Thankfully I'm a contractor and I doubt I'll be there much longer. While this is one of the worst examples I've known of a company that doesn't trust it's engineers enough to build things the best way, it is quite a common pattern I've noticed among larger companies which aren't primarily software companies.
Result = overspend on the wrong things, managed by an inadequate team...
The business problem should be solved by the business, then IT should transform the business system/process into a technical system by following well defined requirements.
This is the earlier post, BTW: https://news.ycombinator.com/item?id=23964905
Mushroom management: Managers keep the developers in the dark like mushrooms. Often consulting companies afraid of being undercut by their developers. It adds communication overhead and "telephone game" communication between the managers and developers, and very often devs don't understand why something is to be done a certain way and are less motivated or cut the corners.
2nd System syndrome: The first system someone designs is underengineered. The second one is often overengineered, which is worse than underengineering. Worst case is making such a person team lead. This isn't just engineering, but also management, sales, etc, as well.
Bikeshedding: If an objective seems simple enough, nobody can agree to it, because it's within the Dunning-Kruger zone of people who want input.

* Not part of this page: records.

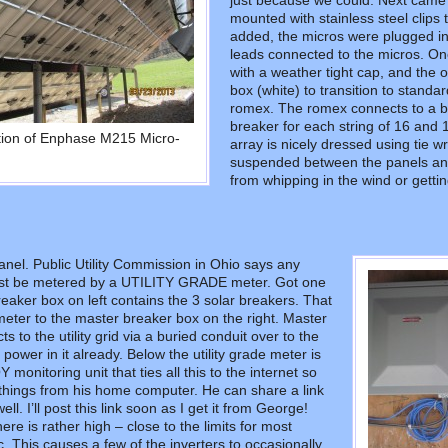
just because we could. Next cam
mounted with stainless steel clips 
added, the micros were plugged in
leads connected to the micros. One
with a weather tight cap, and the 
box (white) to transition to standa
romex. The romex connects to a b
breaker for each string of 16 and 1
ation of Enphase M215 Micro-
array is nicely dressed using tie wr
suspended between the panels and t
from whipping in the wind or getti
nel. Public Utility Commission in Ohio says any
st be metered by a UTILITY GRADE meter. Got one
eaker box on left contains the 3 solar breakers. That
eter to the master breaker box on the right. Master
 to the utility grid via a buried conduit over to the
power in it already. Below the utility grade meter is
onitoring unit that ties all this to the internet so
hings from his home computer. He can share a link
ell. I’ll post this link soon as I get it from George!
here is rather high – close to the limits for most
c. This causes a few of the inverters to occasionally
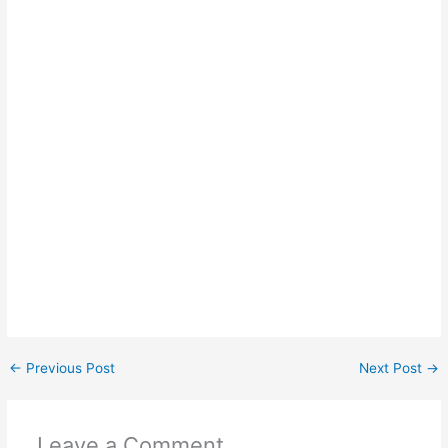
←
Previous Post
Next Post
→
Leave a Comment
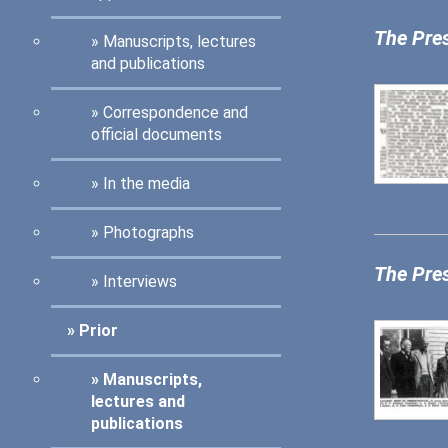
The Pre
Manuscripts, lectures
and publications
Correspondence and
official documents
In the media
Photographs
The Pre
Interviews
Prior
Manuscripts,
lectures and
publications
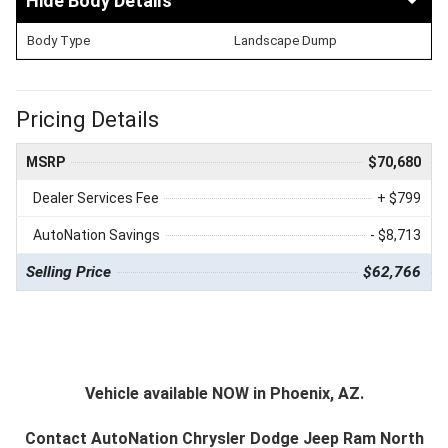
Body Details
Body Type
Landscape Dump
Pricing Details
MSRP
$70,680
Dealer Services Fee
+ $799
AutoNation Savings
- $8,713
Selling Price
$62,766
Vehicle available NOW in Phoenix, AZ.
Contact
AutoNation Chrysler Dodge Jeep Ram North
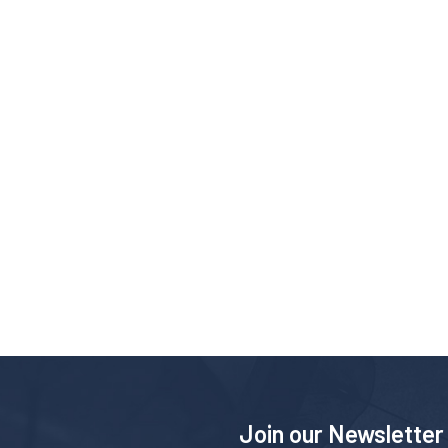
Join our Newsletter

Duck decoy: Middle management feels like they have to give input and criticize to be useful. An engineer can set up a "duck" feature (search for Battle Chess) which is easy to criticize and easy to remove, to appease such managers.
Friendly fire: For some reason, not enough resources are allocated to a project. Often time/tight deadlines. Team A blames Team B for not fulfilling their role. Team B blames Team A later. Blaming often freezes progress as they have to make meetings to explain the situation and possible solutions and negotiate adjustments to the schedule/budget. This can lead to a deadlock. A common option is to bring in a consultant then blame the consultant. That way only two teams are frozen in place, while the third team makes progress unhindered. The consultant will also blame the in-house teams, but their role is to keep it minimum and buy more time.
Budgeting as needed: A budget increases and decreases according to its needs. This often results in departments requesting extra computers, resources, printer cartridges, etc to finish a budget so that their budget isn't reduced next year.
This creates an unfortunate positive feedback loop.
* Expecting strong performers to carry the weak without requiring the latter to step up their game.
* Requiring employee's to collect data (e.g. time-use tracking) that is never reviewed or analyzed.
Business managers at some point began thinking it was their job to destroy the individual professional. It is ridiculous, nothing gets done and no one can do anything. Imagine if a surgeon had to have a live feed of the operation and the entire hospital watched and told the surgeon they were doing it wrong. Imagine if the entire law firm came to the courthouse to sit behind the desk at a hearing, no one was in charge, everyone just spoke when they wanted, and every action was heavily attacked.
And something HN doesn't like to talk about: every hire has to be some sort of social case: handicapped, LGBTQ, under-represented minority, political refugee, or other.
75% of chief diversity officers are black women. There are virtually no other races represented.
Just some stupid stuff that started happening a few years ago.